Universally loathed by employers for its time-wasting potential and loved by everyone who likes looking at kittens behaving crazily, YouTube celebrated its fifth birthday earlier this week. In internet years that's a relatively long time but the website is in its prime. It gets two billion views a day, and some 24 hours of video are uploaded to the site every minute. Like those other two internet behemoths Google and Facebook, its name has become a verb: you Google your train times, you ask your friend to Facebook you later and if you miss a prime piece of telly such as Sky's News's Adam Boulton almost coming to blows with Alastair Campbell post-UK elections, you can still YouTube it.
The site has given the world some spectacular nuggets of entertainment over the last five years, such as 2008's 'Rickrolling', an April Fool joke that directed millions of people to the video for Rick Astley's 1987 hit 'Never Gonna Give You Up' (giving the singer's career a new lease of life), and 'The Evolution of Dance', a six-minute clip in which comedian Judson Laipply dances his way through a variety of styles from the robot to the twist (it currently has 139 million views). Anything involving people falling over or babies and animals being cute is hugely popular; 'Charlie Bit My Finger', in which a one-year-old attacks his older brother's finger, has a record 169 million views, and Maru, the Japanese cat who loves jumping into boxes, is one of YouTube's most popular personalities ever. It has made Scottish singer Susan Boyle a star and it launched the career of current teen sensation Justin Bieber.
Of course, as Geek.com points out, it's become so much more than a clearing house for kitten videos. Nor is it merely a showcase for Miley Cyrus and Timbaland videos, both of whom are in the Top 10 most viewed videos of all time. It was pivotal in the coverage of 2005's Hurricane Katrina, and its content now includes documentaries and feature films from Hollywood studios and independent filmmakers. Yet, while it might be the chosen medium through which Queen Elizabeth addresses her subjects via the Royal channel, it still has far more home-produced stuff than copyrighted or professional content. But however ubiquitous it is now, before YouTube's arrival in 2005, there was no easy and quick way for your average punter to post videos online. The website was the brainchild of three young Paypal workers, Chad Hurley, Steve Chen and Jawed Karim, and internet legend has it that the idea came to them after a dinner party, when they had problems sharing online a video they'd shot. The first YouTube video ever was a 19-second clip called 'Meet Me at the Zoo', featuring Karim standing in front of two elephants at San Diego Zoo. It paved the way for an internet revolution.

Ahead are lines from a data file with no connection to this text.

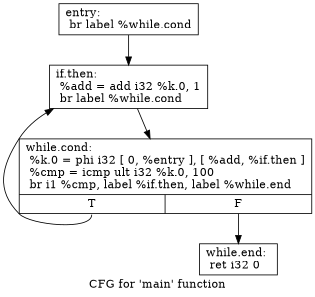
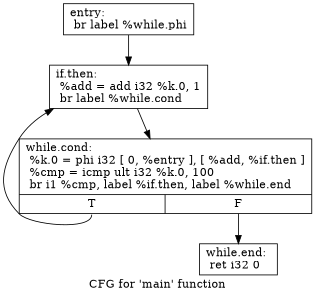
  digraph {
    label="CFG for 'main' function"
    node [shape=record]
-   n1 [label="{entry:\l  br label %while.cond\l}"]
+   n1 [label="{entry:\l  br label %while.phi\l}"]
    n2 [label="{if.then:                                          \l  %add = add i32 %k.0, 1\l  br label %while.cond\l}"]
    n3 [label="{while.cond:                                       \l  %k.0 = phi i32 [ 0, %entry ], [ %add, %if.then ]\l  %cmp = icmp ult i32 %k.0, 100\l  br i1 %cmp, label %if.then, label %while.end\l|{<s0>T|<s1>F}}"]
    n4 [label="{while.end:                                        \l  ret i32 0\l}"]
    n1 -> n2
    n2 -> n3
    n3 -> n2 [tailport=s0]
    n3 -> n4 [tailport=s1]
  }
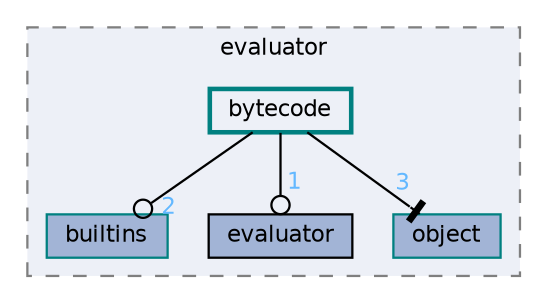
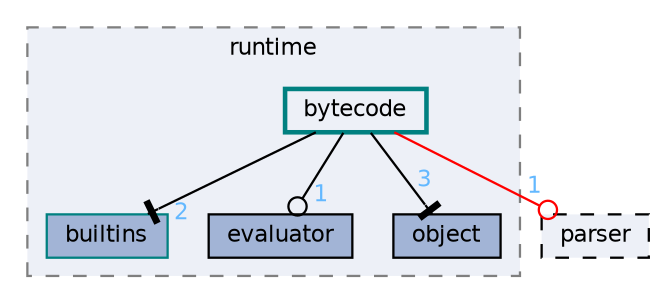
  digraph {
    compound=true
    node [color=teal fillcolor="#a2b4d6" fontname=Helvetica fontsize=10 shape=box style=filled]
    edge [arrowhead=tee color=black fontcolor=steelblue1 fontname=Helvetica fontsize=10 headlabel=1 labeldistance=1.5 labelfontname=Helvetica labelfontsize=10]
    n1 [height=0.2 label=builtins width=0.4]
    n2 [color=black height=0.2 label=evaluator width=0.4]
-   n3 [height=0.2 label=object width=0.4]
+   n3 [color=black height=0.2 label=object width=0.4]
    n4 [fillcolor="#edf0f7" height=0.2 label=bytecode style="filled,bold" width=0.4]
+   n5 [color=black fillcolor="#edf0f7" height=0.2 label=parser style="filled,dashed" width=0.4]
    subgraph cluster_1 {
      bgcolor="#edf0f7"
      fontname=Helvetica
      fontsize=10
-     label=evaluator
+     label=runtime
      pencolor=grey50
      style="filled,dashed"
      n1
      n2
      n3
      n4
    }
-   n4 -> n1 [arrowhead=odot headlabel=2]
+   n4 -> n1 [headlabel=2]
    n4 -> n2 [arrowhead=odot]
    n4 -> n3 [headlabel=3]
+   n4 -> n5 [arrowhead=odot color=red]
  }
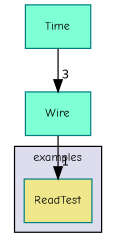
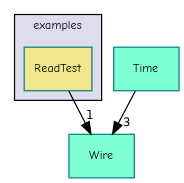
  digraph {
    compound=true
    fontname="Comic Neue"
    node [color=teal fillcolor=aquamarine fontname="Comic Neue" fontsize=10 shape=box style=filled]
    edge [fontname="Comic Neue" labeldistance=1.5 labelfontname=Helvetica labelfontsize=10 style=solid]
    n1 [fillcolor=khaki label=ReadTest pencolor=black]
    n2 [label=Wire]
    n3 [label=Time]
    subgraph cluster_1 {
      bgcolor="#ddddee"
      fontsize=10
      label=examples
      pencolor=black
      n1
    }
-   n2 -> n1 [headlabel=1]
+   n1 -> n2 [headlabel=1]
    n3 -> n2 [headlabel=3]
  }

"YouTube finally made video acceptable. Almost 10% of web traffic is now video and most of that came with YouTube," Irish communication consultant Damian Mulley says. "It made a very text-orientated web into a more full-bodied multimedia. It's a fantastic discovery tool in that you'll type something into YouTube and find something, and be led onto something else, and then something else again. It's almost like a slot machine for entertainment."
From its modest enough beginnings in offices over a pizza place in San Mateo, California, the start-up grew rapidly, and just a year after its launch the site was receiving one million views a day. In October 2006, Google acquired YouTube for $1.65m in Google shares, and although the site is not yet profitable (estimates for its running costs range from anywhere between $83m and $380m a year), the internet giant has longer-term plans to monetise the site properly. Current revenue comes from display advertising and sponsorship of pages.
In 2008, YouTube reached an agreement with MGM, CBS and others, allowing companies to post full-length films and TV shows on the site (videos uploaded by standard account holders are 10 minutes long). That year it also started streaming all 60 matches of cricket's Indian Premier League, the first free online broadcast of a sporting event. Ultimately YouTube's aim is to reach a point where it is consumed in the same way as television. The challenge is that, currently, an average YouTube viewer only spends 15 minutes on the site in one sitting. The consensus is that YouTube will need to increase its output of quality professional content in order to keep visitors on the site longer, attract greater ad revenue and compete with the older medium.
Of course it hasn't been five years of plain sailing for YouTube. The issue of copyright is an ongoing problem. Although YouTube will remove a video upon the request of a copyright holder, organisations like the English Premier League and Viacom have filed lawsuits against it for failing to prevent their material being uploaded. And, as ever, there's the threat of a young and cooler usurper taking its place, in much the same way that Facebook killed MySpace. But right now, YouTube is entitled to be in celebratory mood as the figures clearly indicate how many people are following its motto of 'broadcast yourself'.
And however sophisticated its content becomes, it's telling that 'Charlie Bit My Finger' remains the most viewed video of all time. "It's great to see that videos of laughing babies or cats doing stupid things are outdoing professional content that people have spent an awful lot of money on. It just shows that what people like is not what professional TV studios think people will like," says Damien Mulley.